Dolezal as a teenager (#1) and now (#2):

(#1)

(#2)

Considerable work here to alter her physical appearance. Clarence King passed as black (when he did) out of love for a black woman; Rachel Dolezal’s motives are not so clear, but they certainly involve an intense identification with black people as a group. Which brings me to Mezz Mezzrow.

Mezz Mezzrow. From Wikipedia:

Milton Mesirow, better known as Mezz Mezzrow (November 9, 1899 – August 5, 1972) was an American jazz clarinetist and saxophonist from Chicago, Illinois. Mezzrow is well known for organizing and financing historic recording sessions with Tommy Ladnier and Sidney Bechet. Mezzrow also recorded a number of times with Bechet and briefly acted as manager for Louis Armstrong. He is equally well remembered, however, for being a colorful character, as clearly portrayed in his autobiography Really the Blues, as for his music. The book, which takes its title from a Bechet musical piece, was co-written by Bernard Wolfe and first published in 1946. [See my posting “the old college try” for a quote from this book.]

… Mezzrow became better-known for his drug-dealing than his music. In his time, he was so well known in the jazz community for selling marijuana that “Mezz” became slang for marijuana, a reference used in the Stuff Smith song, “If You’re a Viper”. He was also known as the “Muggles King,” the word “muggles” being slang for marijuana at that time; the title of the 1928 Louis Armstrong recording “Muggles” refers to this.

… Mezzrow praised and admired the African-American style. In his autobiography Really the Blues, Mezzrow writes that from the moment he heard jazz he “was going to be a Negro musician, hipping [teaching] the world about the blues the way only Negroes can.”

Mezzrow married a black woman, Mae (also known as Johnnie Mae), moved to Harlem, New York, and declared himself a “voluntary Negro.” In 1940 he was caught by the police to be in possession of sixty joints trying to enter a jazz club at the 1939 New York World’s Fair, with intent to distribute. When he was sent to jail, he insisted to the guards that he was black and was transferred to the segregated prison’s black section.

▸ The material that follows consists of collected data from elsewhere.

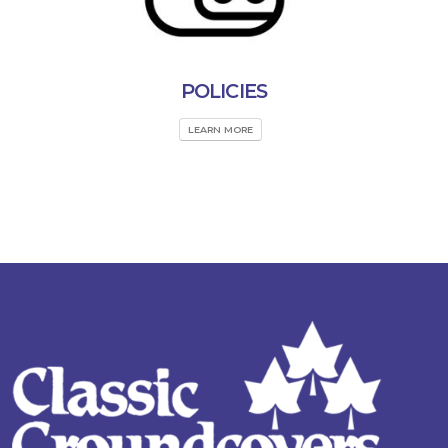
POLICIES
LEARN MORE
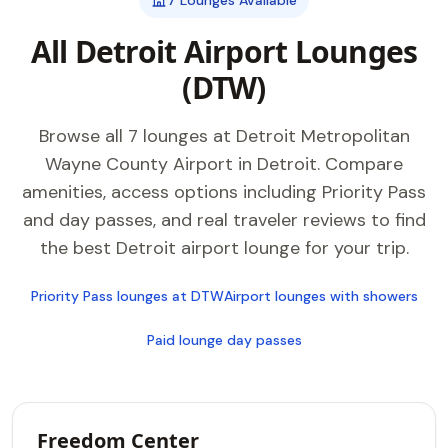
7 Lounges Available
All Detroit Airport Lounges
(DTW)
Browse all 7 lounges at Detroit Metropolitan
Wayne County Airport in Detroit. Compare
amenities, access options including Priority Pass
and day passes, and real traveler reviews to find
the best Detroit airport lounge for your trip.
Priority Pass lounges at DTW
Airport lounges with showers
Paid lounge day passes
Freedom Center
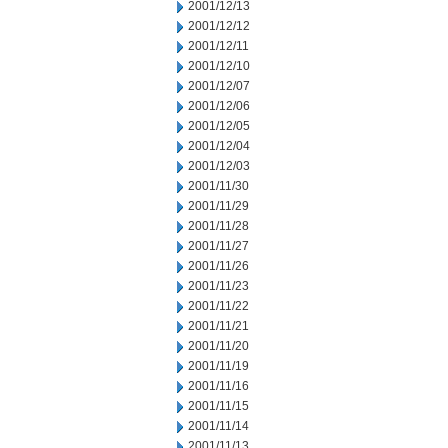
2001/12/13
2001/12/12
2001/12/11
2001/12/10
2001/12/07
2001/12/06
2001/12/05
2001/12/04
2001/12/03
2001/11/30
2001/11/29
2001/11/28
2001/11/27
2001/11/26
2001/11/23
2001/11/22
2001/11/21
2001/11/20
2001/11/19
2001/11/16
2001/11/15
2001/11/14
2001/11/13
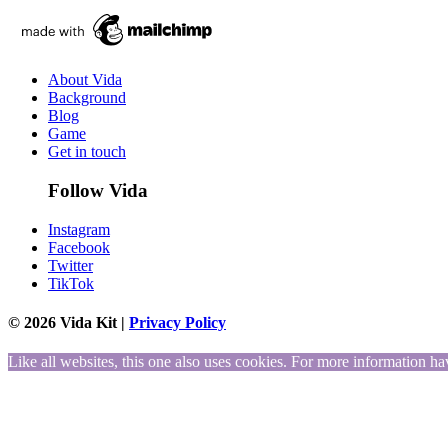
About Vida
Background
Blog
Game
Get in touch
Follow Vida
Instagram
Facebook
Twitter
TikTok
© 2026 Vida Kit |
Privacy Policy
Like all websites, this one also uses cookies. For more information ha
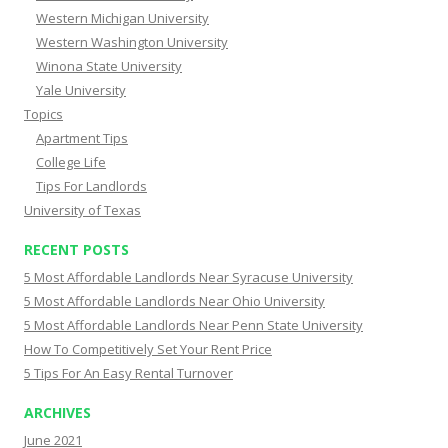
Western Michigan University
Western Washington University
Winona State University
Yale University
Topics
Apartment Tips
College Life
Tips For Landlords
University of Texas
RECENT POSTS
5 Most Affordable Landlords Near Syracuse University
5 Most Affordable Landlords Near Ohio University
5 Most Affordable Landlords Near Penn State University
How To Competitively Set Your Rent Price
5 Tips For An Easy Rental Turnover
ARCHIVES
June 2021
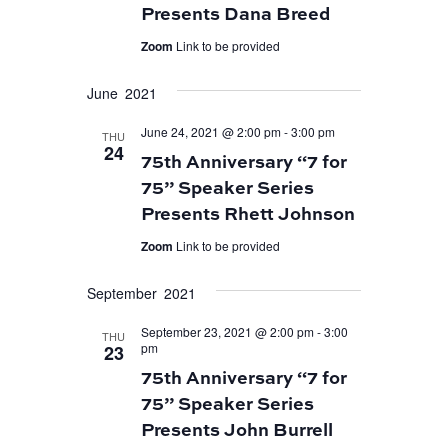
Presents Dana Breed
Zoom
Link to be provided
June 2021
June 24, 2021 @ 2:00 pm
-
3:00 pm
THU
24
75th Anniversary “7 for
75” Speaker Series
Presents Rhett Johnson
Zoom
Link to be provided
September 2021
September 23, 2021 @ 2:00 pm
-
3:00
THU
pm
23
75th Anniversary “7 for
75” Speaker Series
Presents John Burrell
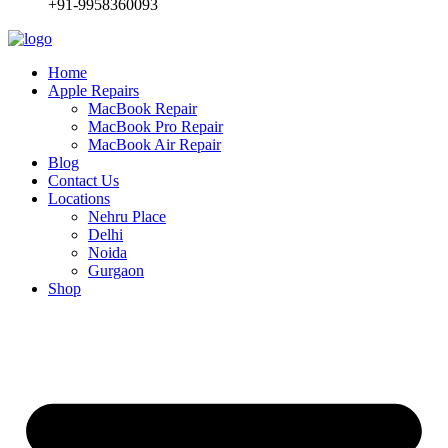
+91-9958360093
Home
Apple Repairs
MacBook Repair
MacBook Pro Repair
MacBook Air Repair
Blog
Contact Us
Locations
Nehru Place
Delhi
Noida
Gurgaon
Shop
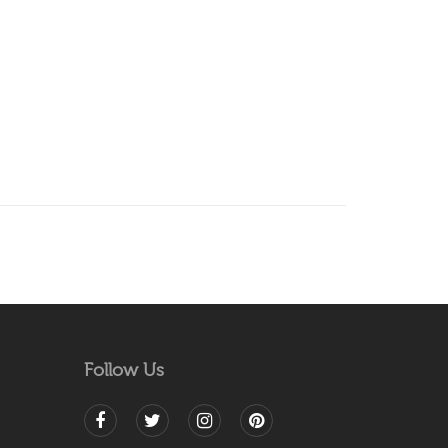
Follow Us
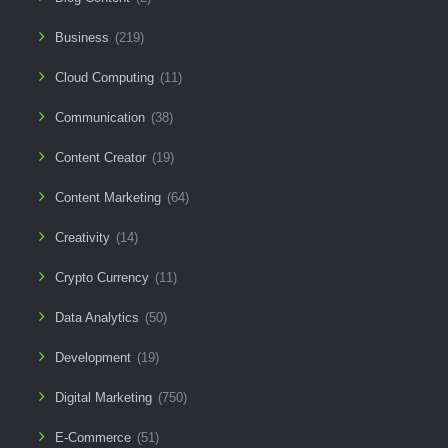
Business
(219)
Cloud Computing
(11)
Communication
(38)
Content Creator
(19)
Content Marketing
(64)
Creativity
(14)
Crypto Currency
(11)
Data Analytics
(50)
Development
(19)
Digital Marketing
(750)
E-Commerce
(51)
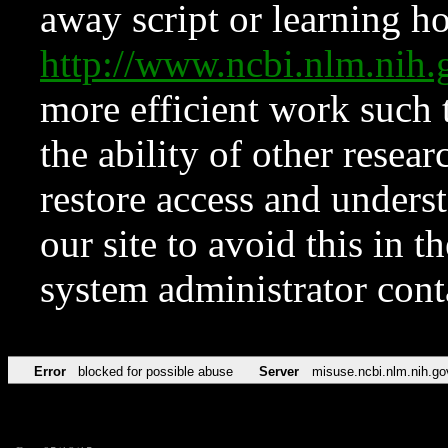
away script or learning how
http://www.ncbi.nlm.ni
more efficient work such 
the ability of other resear
restore access and underst
our site to avoid this in t
system administrator con
Error
blocked for possible abuse
Server
misuse.ncbi.nlm.nih.go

Mezzrow made no attempt to alter his appearance. A photo:

(#3)

Mezzrow’s passion for black life and culture turned out to have been contagious. From NYRB on 7/9/15, in “Le Jazz Hot” by Adam Schatz (a review of two books on jazz in Paris), on the French critic Hugues Panassié:

His belief in the musical superiority of blacks was shaped by his friend Mezz Mezzrow, a Jewish-American clarinetist who passed as a black man, and who introduced Panassié to the pleasures of Harlem nightlife.